Le Gué-Vaslin, je ne le connais pas vraiment. Avant d’y accéder, il y a un petit village de maisons que l’on appelle La Suisse. Au Gué-Vaslin, il y avait autrefois un camping. Un camping au bord de l’eau, un camping au bord du Loir, campé en pleine verdure, presque au bord de la route nationale 10. Une fois qu’on y entrait, on n’entendait plus le bruit des voitures et des poids lourds. Pourtant, à quelques mètres de là, le long de la RN 10, on retrouvait des traces d’hydrocarbure déversé dans les fossés. Un camion qui aurait dégazé son chargement ? Parfois, ce sont des solvants que l’on déversait depuis les égouts du boulevard des frères Bouliveau, de la rue de la Fosse aux canes ou du boulevard Péringondas. Ce sont des zones avec des industries. On dégazait aussi par ici. C’était bien plus haut, à un ou deux kilomètres du Gué-Vaslin ou du site des Grands-Moulins, au pied du château, là où les canards barbotent au milieu des pratiquants de canoë-kayak et où certains nageurs du Club subaquatique dunois s’entraînent tous les dimanches à nager en rivière avec des palmes, une combinaison recouvrant tout leur corps pour ne pas laisser pénétrer les eaux grasses du Loir. Mais que se prennent-ils tous les dimanches dans la bouche ou les narines ? Qu’ingèrent-ils par les pores de leur peau ? Les pêcheurs pratiquent-ils le no kill ou cuisinent-ils les poissons qu’ils ont pris alors qu’ils ont déjà baigné dans un fond d’huile ?

■ ■ ■ ■ ■

TRAVAIL DEMANDÉ: Reproduisez intégralement, sans la moindre modification, le texte consacré au Gué-Vaslin. Les enregistrements constituent un matériau distinct de ce texte.

ENREGISTREMENTS FOURNIS:
■ ■ ■ ■ ■

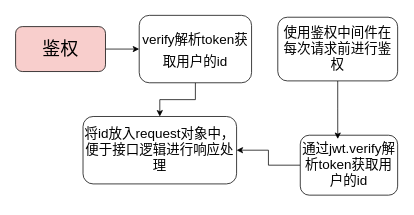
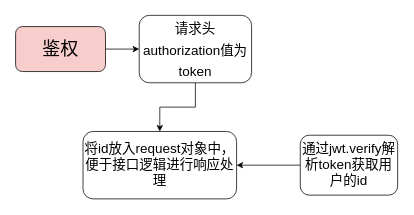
  <mxCell id="0" />
  <mxCell id="1" parent="0" />
  <mxCell id="2" style="edgeStyle=orthogonalEdgeStyle;rounded=0;orthogonalLoop=1;jettySize=auto;html=1;entryX=0;entryY=0.5;entryDx=0;entryDy=0;fontSize=18;" edge="1" parent="1" source="3" target="5"><mxGeometry relative="1" as="geometry" /></mxCell>
  <mxCell id="3" value="&lt;font style=&quot;font-size: 24px;&quot;&gt;鉴权&lt;/font&gt;" style="rounded=1;whiteSpace=wrap;html=1;fillColor=#f8cecc;" vertex="1" parent="1"><mxGeometry x="20" y="35" width="120" height="60" as="geometry" /></mxCell>
  <mxCell id="4" style="edgeStyle=orthogonalEdgeStyle;rounded=0;orthogonalLoop=1;jettySize=auto;html=1;fontSize=18;" edge="1" parent="1" source="5" target="10"><mxGeometry relative="1" as="geometry" /></mxCell>
- <mxCell id="5" value="&lt;font style=&quot;font-size: 18px;&quot;&gt;verify解析token获取用户的id&lt;/font&gt;" style="rounded=1;whiteSpace=wrap;html=1;fontSize=24;" vertex="1" parent="1"><mxGeometry x="185" y="20" width="150" height="90" as="geometry" /></mxCell>
+ <mxCell id="5" value="&lt;font style=&quot;font-size: 18px;&quot;&gt;请求头authorization值为token&lt;/font&gt;" style="rounded=1;whiteSpace=wrap;html=1;fontSize=24;" vertex="1" parent="1"><mxGeometry x="185" y="20" width="150" height="90" as="geometry" /></mxCell>
  <mxCell id="6" style="edgeStyle=orthogonalEdgeStyle;rounded=0;orthogonalLoop=1;jettySize=auto;html=1;fontSize=18;" edge="1" parent="1" source="7" target="10"><mxGeometry relative="1" as="geometry" /></mxCell>
  <mxCell id="7" value="通过jwt.verify解析token获取用户的id" style="rounded=1;whiteSpace=wrap;html=1;fontSize=18;" vertex="1" parent="1"><mxGeometry x="400" y="180" width="130" height="80" as="geometry" /></mxCell>
- <mxCell id="8" style="edgeStyle=orthogonalEdgeStyle;rounded=0;orthogonalLoop=1;jettySize=auto;html=1;entryX=0.385;entryY=0.063;entryDx=0;entryDy=0;entryPerimeter=0;fontSize=18;" edge="1" parent="1" source="9" target="7"><mxGeometry relative="1" as="geometry" /></mxCell>
- <mxCell id="9" value="使用鉴权中间件在每次请求前进行鉴权" style="rounded=1;whiteSpace=wrap;html=1;fontSize=18;" vertex="1" parent="1"><mxGeometry x="370" y="22.5" width="160" height="85" as="geometry" /></mxCell>
- <mxCell id="10" value="将id放入request对象中，便于接口逻辑进行响应处理" style="rounded=1;whiteSpace=wrap;html=1;fontSize=18;" vertex="1" parent="1"><mxGeometry x="110" y="155" width="205" height="90" as="geometry" /></mxCell>
+ <mxCell id="10" value="将id放入request对象中，便于接口逻辑进行响应处理" style="rounded=1;whiteSpace=wrap;html=1;fontSize=18;" vertex="1" parent="1"><mxGeometry x="110" y="175" width="205" height="90" as="geometry" /></mxCell>
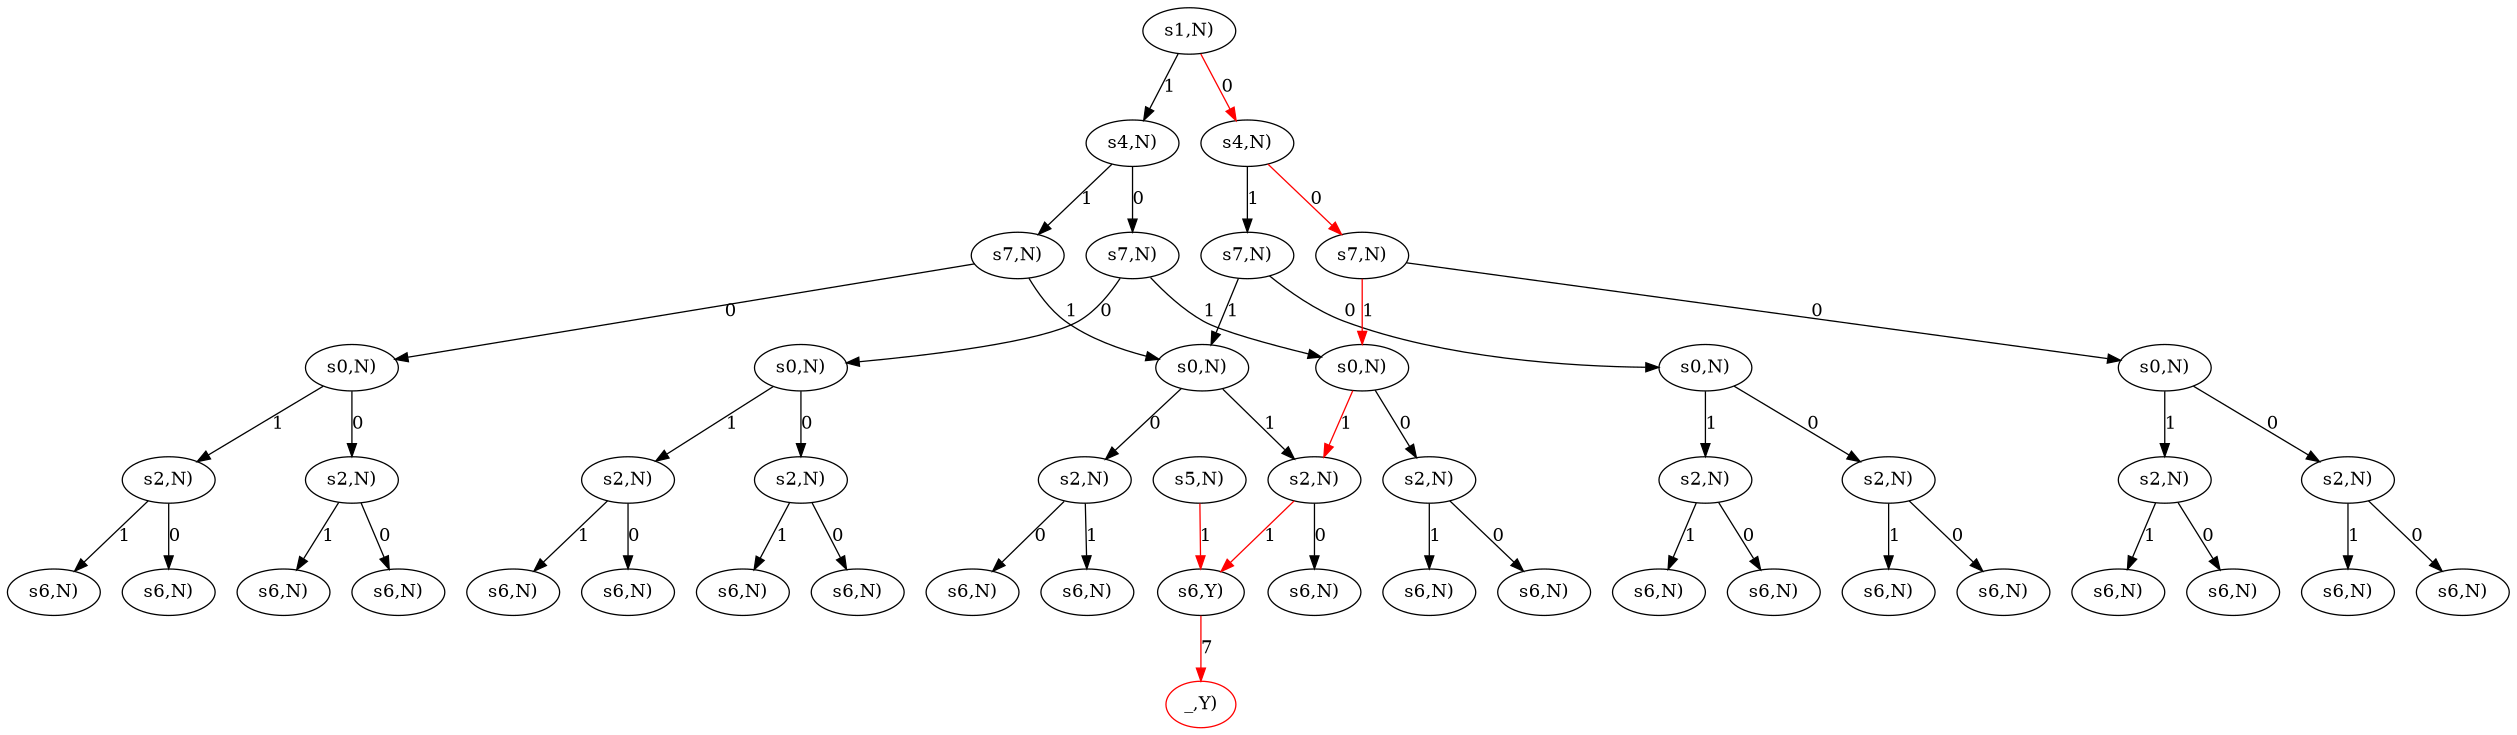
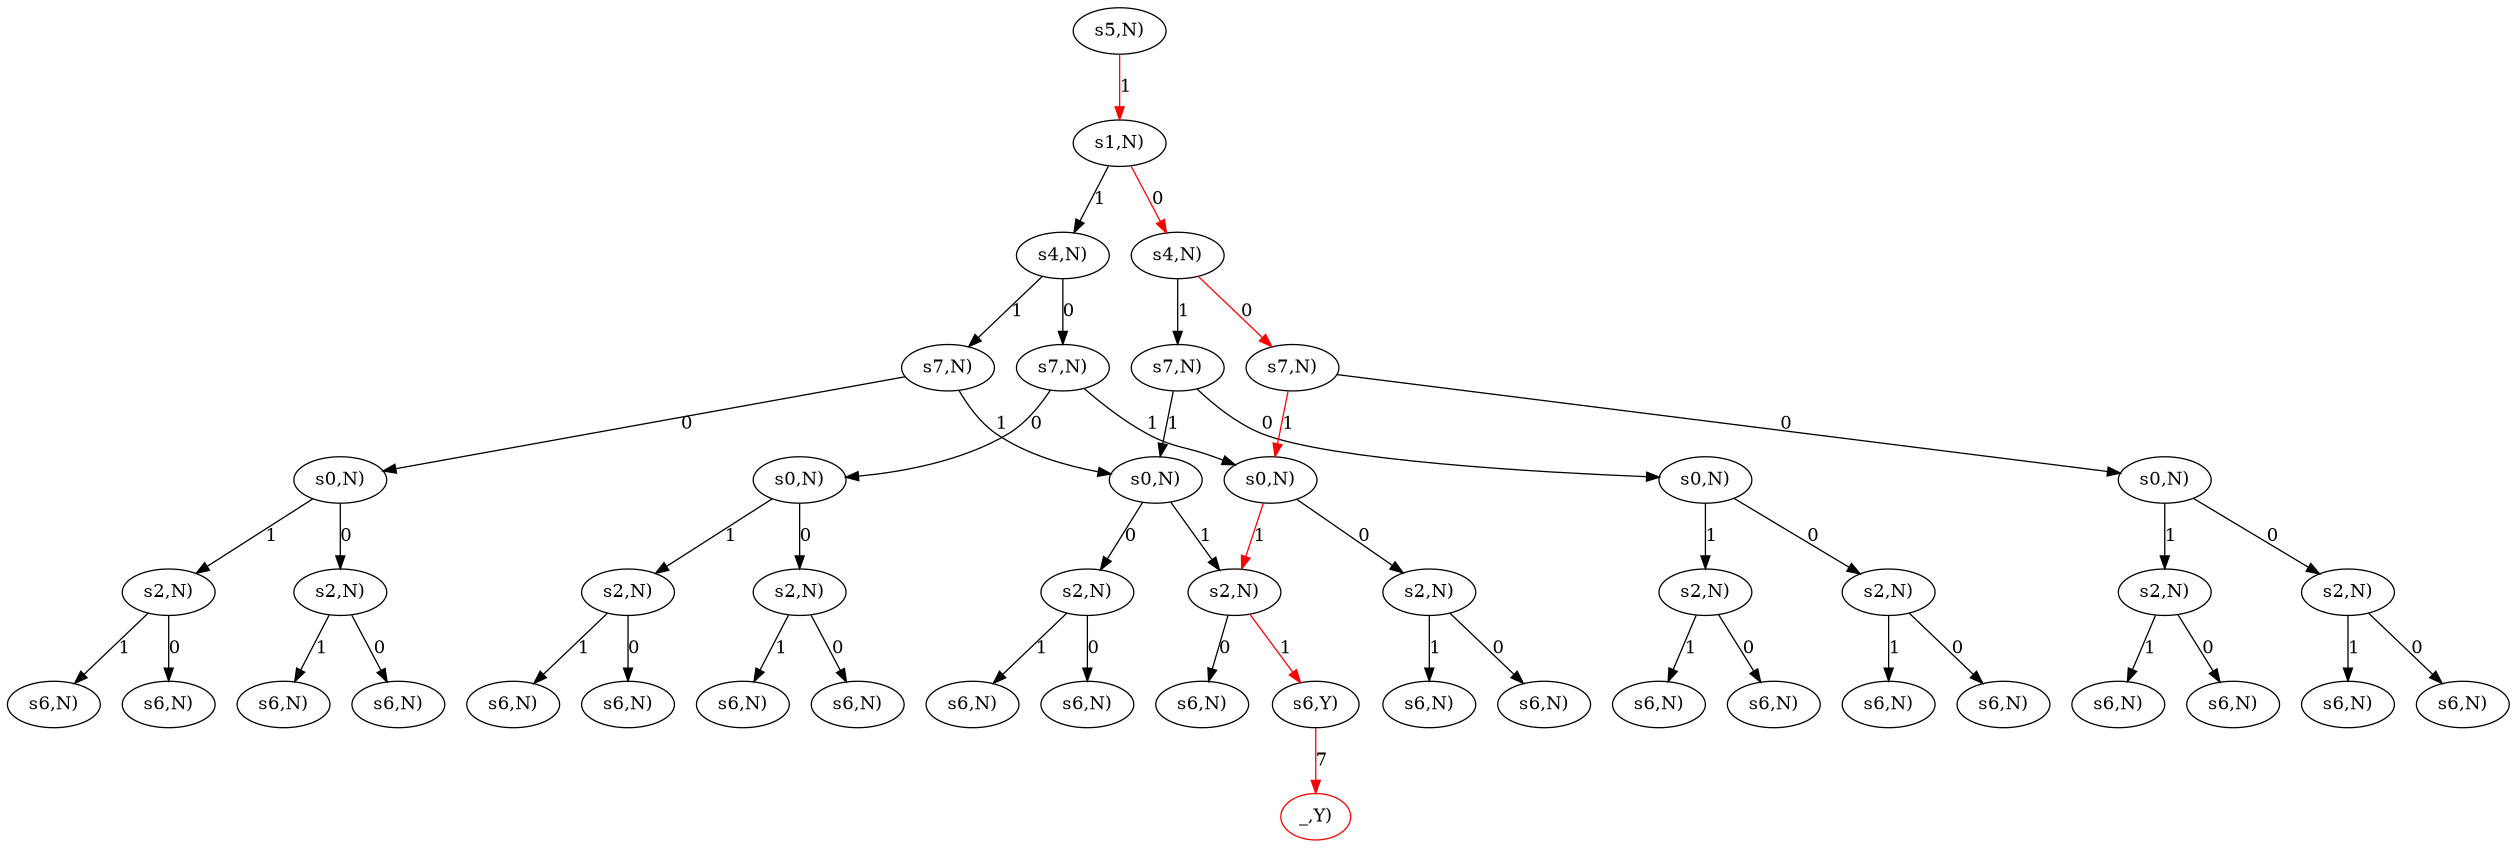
  strict digraph {
    n1 [label="s2,N)"]
    n2 [label="s6,N)"]
    n3 [label="s6,Y)"]
    n4 [color=red label="_,Y)"]
    n5 [label="s0,N)"]
    n6 [label="s2,N)"]
    n7 [label="s6,N)"]
    n8 [label="s6,N)"]
    n9 [label="s7,N)"]
    n10 [label="s0,N)"]
    n11 [label="s2,N)"]
    n12 [label="s2,N)"]
    n13 [label="s6,N)"]
    n14 [label="s6,N)"]
    n15 [label="s6,N)"]
    n16 [label="s6,N)"]
    n17 [label="s4,N)"]
    n18 [label="s7,N)"]
    n19 [label="s0,N)"]
    n20 [label="s0,N)"]
    n21 [label="s2,N)"]
    n22 [label="s6,N)"]
    n23 [label="s6,N)"]
    n24 [label="s2,N)"]
    n25 [label="s2,N)"]
    n26 [label="s6,N)"]
    n27 [label="s6,N)"]
    n28 [label="s6,N)"]
    n29 [label="s6,N)"]
    n30 [label="s1,N)"]
    n31 [label="s4,N)"]
    n32 [label="s7,N)"]
    n33 [label="s7,N)"]
    n34 [label="s0,N)"]
    n35 [label="s2,N)"]
    n36 [label="s2,N)"]
    n37 [label="s6,N)"]
    n38 [label="s6,N)"]
    n39 [label="s6,N)"]
    n40 [label="s6,N)"]
    n41 [label="s0,N)"]
    n42 [label="s2,N)"]
    n43 [label="s2,N)"]
    n44 [label="s6,N)"]
    n45 [label="s6,N)"]
    n46 [label="s6,N)"]
    n47 [label="s6,N)"]
    n48 [label="s5,N)"]
    n1 -> n2 [label=0]
    n1 -> n3 [color=red label=1]
    n3 -> n4 [color=red label=7]
    n5 -> n1 [label=1]
    n5 -> n6 [label=0]
    n6 -> n7 [label=1]
    n6 -> n8 [label=0]
    n9 -> n5 [label=1]
    n9 -> n10 [label=0]
    n10 -> n11 [label=1]
    n10 -> n12 [label=0]
    n11 -> n13 [label=1]
    n11 -> n14 [label=0]
    n12 -> n15 [label=1]
    n12 -> n16 [label=0]
    n17 -> n9 [label=1]
    n17 -> n18 [label=0]
    n18 -> n19 [label=1]
    n18 -> n20 [label=0]
    n19 -> n1 [color=red label=1]
    n19 -> n21 [label=0]
    n20 -> n24 [label=1]
    n20 -> n25 [label=0]
    n21 -> n22 [label=1]
    n21 -> n23 [label=0]
    n24 -> n26 [label=1]
    n24 -> n27 [label=0]
    n25 -> n28 [label=1]
    n25 -> n29 [label=0]
    n30 -> n17 [label=1]
    n30 -> n31 [color=red label=0]
    n31 -> n32 [label=1]
    n31 -> n33 [color=red label=0]
    n32 -> n5 [label=1]
    n32 -> n34 [label=0]
    n33 -> n19 [color=red label=1]
    n33 -> n41 [label=0]
    n34 -> n35 [label=1]
    n34 -> n36 [label=0]
    n35 -> n37 [label=1]
    n35 -> n38 [label=0]
    n36 -> n39 [label=1]
    n36 -> n40 [label=0]
    n41 -> n42 [label=1]
    n41 -> n43 [label=0]
    n42 -> n44 [label=1]
    n42 -> n45 [label=0]
    n43 -> n46 [label=1]
    n43 -> n47 [label=0]
-   n48 -> n3 [color=red label=1]
+   n48 -> n30 [color=red label=1]
  }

■ ■ ■ ■ ■

RÉSULTAT FINAL:
Le Gué-Vaslin, je ne le connais pas vraiment. Avant d’y accéder, il y a un petit village de maisons que l’on appelle La Suisse. Au Gué-Vaslin, il y avait autrefois un camping. Un camping au bord de l’eau, un camping au bord du Loir, campé en pleine verdure, presque au bord de la route nationale 10. Une fois qu’on y entrait, on n’entendait plus le bruit des voitures et des poids lourds. Pourtant, à quelques mètres de là, le long de la RN 10, on retrouvait des traces d’hydrocarbure déversé dans les fossés. Un camion qui aurait dégazé son chargement ? Parfois, ce sont des solvants que l’on déversait depuis les égouts du boulevard des frères Bouliveau, de la rue de la Fosse aux canes ou du boulevard Péringondas. Ce sont des zones avec des industries. On dégazait aussi par ici. C’était bien plus haut, à un ou deux kilomètres du Gué-Vaslin ou du site des Grands-Moulins, au pied du château, là où les canards barbotent au milieu des pratiquants de canoë-kayak et où certains nageurs du Club subaquatique dunois s’entraînent tous les dimanches à nager en rivière avec des palmes, une combinaison recouvrant tout leur corps pour ne pas laisser pénétrer les eaux grasses du Loir. Mais que se prennent-ils tous les dimanches dans la bouche ou les narines ? Qu’ingèrent-ils par les pores de leur peau ? Les pêcheurs pratiquent-ils le no kill ou cuisinent-ils les poissons qu’ils ont pris alors qu’ils ont déjà baigné dans un fond d’huile ?